▶ [What to work on] Format the rows that open with the line containing "Format: picture, lens" and close with the line containing "dist [0.108142, -0.141160]" as a numbered list, including both of those lines and leaving out any blank lines.
####
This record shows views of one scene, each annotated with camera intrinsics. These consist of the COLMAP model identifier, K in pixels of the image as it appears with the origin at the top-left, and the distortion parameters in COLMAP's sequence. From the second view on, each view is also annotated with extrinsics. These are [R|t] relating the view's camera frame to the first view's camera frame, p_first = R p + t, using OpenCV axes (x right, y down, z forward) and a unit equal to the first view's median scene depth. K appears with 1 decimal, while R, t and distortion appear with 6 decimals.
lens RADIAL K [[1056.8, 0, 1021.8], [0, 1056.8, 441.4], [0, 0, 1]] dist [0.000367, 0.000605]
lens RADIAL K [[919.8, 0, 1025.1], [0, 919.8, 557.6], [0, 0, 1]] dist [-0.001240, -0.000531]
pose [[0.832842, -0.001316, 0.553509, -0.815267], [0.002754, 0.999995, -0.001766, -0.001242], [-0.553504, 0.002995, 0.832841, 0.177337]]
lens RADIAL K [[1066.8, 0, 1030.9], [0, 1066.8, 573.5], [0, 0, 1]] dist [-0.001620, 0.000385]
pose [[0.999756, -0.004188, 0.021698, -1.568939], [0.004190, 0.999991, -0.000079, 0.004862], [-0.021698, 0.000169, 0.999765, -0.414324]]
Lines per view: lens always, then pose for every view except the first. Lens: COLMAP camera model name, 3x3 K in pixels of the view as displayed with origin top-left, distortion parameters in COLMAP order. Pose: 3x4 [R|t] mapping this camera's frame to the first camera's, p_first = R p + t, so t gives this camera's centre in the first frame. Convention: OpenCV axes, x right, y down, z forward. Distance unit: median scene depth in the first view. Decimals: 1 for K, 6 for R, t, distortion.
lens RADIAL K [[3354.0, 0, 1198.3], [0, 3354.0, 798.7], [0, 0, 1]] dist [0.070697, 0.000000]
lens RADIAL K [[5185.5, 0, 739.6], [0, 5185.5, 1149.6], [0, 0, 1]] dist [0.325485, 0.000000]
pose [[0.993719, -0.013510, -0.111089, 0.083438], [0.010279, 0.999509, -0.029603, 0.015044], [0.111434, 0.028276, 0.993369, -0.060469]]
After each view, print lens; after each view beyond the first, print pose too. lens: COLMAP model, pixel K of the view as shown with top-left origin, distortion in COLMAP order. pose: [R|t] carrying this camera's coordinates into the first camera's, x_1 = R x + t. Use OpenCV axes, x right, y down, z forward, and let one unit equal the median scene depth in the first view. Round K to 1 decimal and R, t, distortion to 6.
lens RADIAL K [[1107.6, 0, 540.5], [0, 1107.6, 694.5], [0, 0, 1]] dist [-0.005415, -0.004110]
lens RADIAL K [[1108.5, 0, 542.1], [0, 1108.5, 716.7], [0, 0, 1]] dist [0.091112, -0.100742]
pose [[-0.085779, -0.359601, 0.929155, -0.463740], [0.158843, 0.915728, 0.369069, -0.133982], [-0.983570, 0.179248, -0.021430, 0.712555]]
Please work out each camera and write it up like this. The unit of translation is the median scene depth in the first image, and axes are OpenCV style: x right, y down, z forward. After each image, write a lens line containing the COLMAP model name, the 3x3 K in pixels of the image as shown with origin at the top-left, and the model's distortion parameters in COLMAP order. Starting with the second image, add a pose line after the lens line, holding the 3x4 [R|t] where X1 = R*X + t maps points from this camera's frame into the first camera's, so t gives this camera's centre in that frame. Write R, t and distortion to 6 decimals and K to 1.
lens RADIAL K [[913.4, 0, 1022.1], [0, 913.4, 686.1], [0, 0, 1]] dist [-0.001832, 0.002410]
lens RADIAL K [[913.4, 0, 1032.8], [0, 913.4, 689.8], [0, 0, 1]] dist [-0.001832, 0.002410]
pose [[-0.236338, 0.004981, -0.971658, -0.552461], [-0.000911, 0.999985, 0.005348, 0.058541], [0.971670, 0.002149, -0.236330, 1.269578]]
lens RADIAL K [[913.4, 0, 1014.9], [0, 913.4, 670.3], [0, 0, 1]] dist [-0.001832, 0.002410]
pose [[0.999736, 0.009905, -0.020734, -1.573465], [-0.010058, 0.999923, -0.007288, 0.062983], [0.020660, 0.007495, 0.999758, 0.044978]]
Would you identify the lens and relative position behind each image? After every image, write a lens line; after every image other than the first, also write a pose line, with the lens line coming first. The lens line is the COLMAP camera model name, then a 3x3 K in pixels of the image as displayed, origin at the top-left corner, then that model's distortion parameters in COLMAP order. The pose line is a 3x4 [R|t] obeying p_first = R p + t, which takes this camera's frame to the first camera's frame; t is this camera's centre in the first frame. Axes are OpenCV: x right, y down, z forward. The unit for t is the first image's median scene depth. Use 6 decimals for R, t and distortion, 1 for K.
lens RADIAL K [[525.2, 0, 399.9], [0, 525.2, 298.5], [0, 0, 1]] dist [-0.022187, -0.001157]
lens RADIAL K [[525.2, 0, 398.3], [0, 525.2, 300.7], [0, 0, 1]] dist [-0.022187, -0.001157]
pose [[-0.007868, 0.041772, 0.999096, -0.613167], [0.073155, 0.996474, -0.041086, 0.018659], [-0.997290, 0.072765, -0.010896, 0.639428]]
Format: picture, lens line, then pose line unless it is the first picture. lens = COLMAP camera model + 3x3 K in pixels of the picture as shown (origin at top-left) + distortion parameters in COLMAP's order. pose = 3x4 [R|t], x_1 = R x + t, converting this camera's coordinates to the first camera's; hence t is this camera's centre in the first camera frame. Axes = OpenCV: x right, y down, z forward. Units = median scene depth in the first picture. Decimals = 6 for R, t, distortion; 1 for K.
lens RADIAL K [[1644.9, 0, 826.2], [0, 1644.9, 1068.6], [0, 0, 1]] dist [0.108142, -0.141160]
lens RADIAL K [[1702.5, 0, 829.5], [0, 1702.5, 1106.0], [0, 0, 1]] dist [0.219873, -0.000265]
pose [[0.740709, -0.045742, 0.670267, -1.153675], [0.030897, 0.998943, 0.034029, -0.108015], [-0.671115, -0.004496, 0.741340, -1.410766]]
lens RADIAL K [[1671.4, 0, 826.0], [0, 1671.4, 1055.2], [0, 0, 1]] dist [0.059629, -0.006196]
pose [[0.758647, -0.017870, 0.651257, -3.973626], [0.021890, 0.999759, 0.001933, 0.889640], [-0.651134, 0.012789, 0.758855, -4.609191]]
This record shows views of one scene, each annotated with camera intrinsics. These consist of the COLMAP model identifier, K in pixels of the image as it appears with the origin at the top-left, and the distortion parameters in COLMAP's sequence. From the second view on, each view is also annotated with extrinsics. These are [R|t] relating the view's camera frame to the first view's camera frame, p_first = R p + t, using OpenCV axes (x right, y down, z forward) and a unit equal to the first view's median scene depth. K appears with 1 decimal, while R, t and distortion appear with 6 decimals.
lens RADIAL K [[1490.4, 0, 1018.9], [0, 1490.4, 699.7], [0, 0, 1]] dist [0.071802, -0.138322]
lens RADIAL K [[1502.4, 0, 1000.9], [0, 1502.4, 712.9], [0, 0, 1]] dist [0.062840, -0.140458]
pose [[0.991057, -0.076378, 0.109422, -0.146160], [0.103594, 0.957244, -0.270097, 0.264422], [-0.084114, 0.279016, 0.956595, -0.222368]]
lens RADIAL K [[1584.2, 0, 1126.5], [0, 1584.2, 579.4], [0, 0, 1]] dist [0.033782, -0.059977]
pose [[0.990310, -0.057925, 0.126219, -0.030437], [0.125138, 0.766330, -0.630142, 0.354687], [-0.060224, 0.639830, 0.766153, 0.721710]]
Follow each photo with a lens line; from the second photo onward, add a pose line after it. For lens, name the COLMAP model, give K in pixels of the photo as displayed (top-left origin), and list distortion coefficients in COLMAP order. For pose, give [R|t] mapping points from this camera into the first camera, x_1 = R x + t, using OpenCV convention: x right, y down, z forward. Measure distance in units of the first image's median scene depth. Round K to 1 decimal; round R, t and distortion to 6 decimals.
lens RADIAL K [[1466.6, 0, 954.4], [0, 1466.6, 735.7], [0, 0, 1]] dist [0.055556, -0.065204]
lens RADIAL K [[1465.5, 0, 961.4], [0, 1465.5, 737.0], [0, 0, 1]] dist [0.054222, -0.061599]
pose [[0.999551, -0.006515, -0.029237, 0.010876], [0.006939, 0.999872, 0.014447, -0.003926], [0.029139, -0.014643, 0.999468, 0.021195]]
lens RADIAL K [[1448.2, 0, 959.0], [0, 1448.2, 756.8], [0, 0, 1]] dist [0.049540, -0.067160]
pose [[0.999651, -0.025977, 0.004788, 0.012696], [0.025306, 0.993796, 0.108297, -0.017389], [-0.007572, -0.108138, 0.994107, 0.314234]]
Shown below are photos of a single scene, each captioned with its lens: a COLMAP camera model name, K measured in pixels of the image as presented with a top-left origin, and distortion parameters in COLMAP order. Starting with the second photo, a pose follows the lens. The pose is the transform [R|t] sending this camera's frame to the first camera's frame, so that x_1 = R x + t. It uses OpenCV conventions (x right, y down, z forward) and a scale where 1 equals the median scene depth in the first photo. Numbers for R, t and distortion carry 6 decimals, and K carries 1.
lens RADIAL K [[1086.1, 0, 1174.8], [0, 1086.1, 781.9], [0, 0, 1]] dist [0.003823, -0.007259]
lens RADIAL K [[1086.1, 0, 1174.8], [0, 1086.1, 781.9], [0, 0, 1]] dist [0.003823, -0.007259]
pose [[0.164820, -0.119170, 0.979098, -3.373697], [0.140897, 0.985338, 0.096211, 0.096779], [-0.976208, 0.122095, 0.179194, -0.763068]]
####
▶ [Task answer]
1. Format: picture, lens line, then pose line unless it is the first picture. lens = COLMAP camera model + 3x3 K in pixels of the picture as shown (origin at top-left) + distortion parameters in COLMAP's order. pose = 3x4 [R|t], x_1 = R x + t, converting this camera's coordinates to the first camera's; hence t is this camera's centre in the first camera frame. Axes = OpenCV: x right, y down, z forward. Units = median scene depth in the first picture. Decimals = 6 for R, t, distortion; 1 for K.
2. lens RADIAL K [[1644.9, 0, 826.2], [0, 1644.9, 1068.6], [0, 0, 1]] dist [0.108142, -0.141160]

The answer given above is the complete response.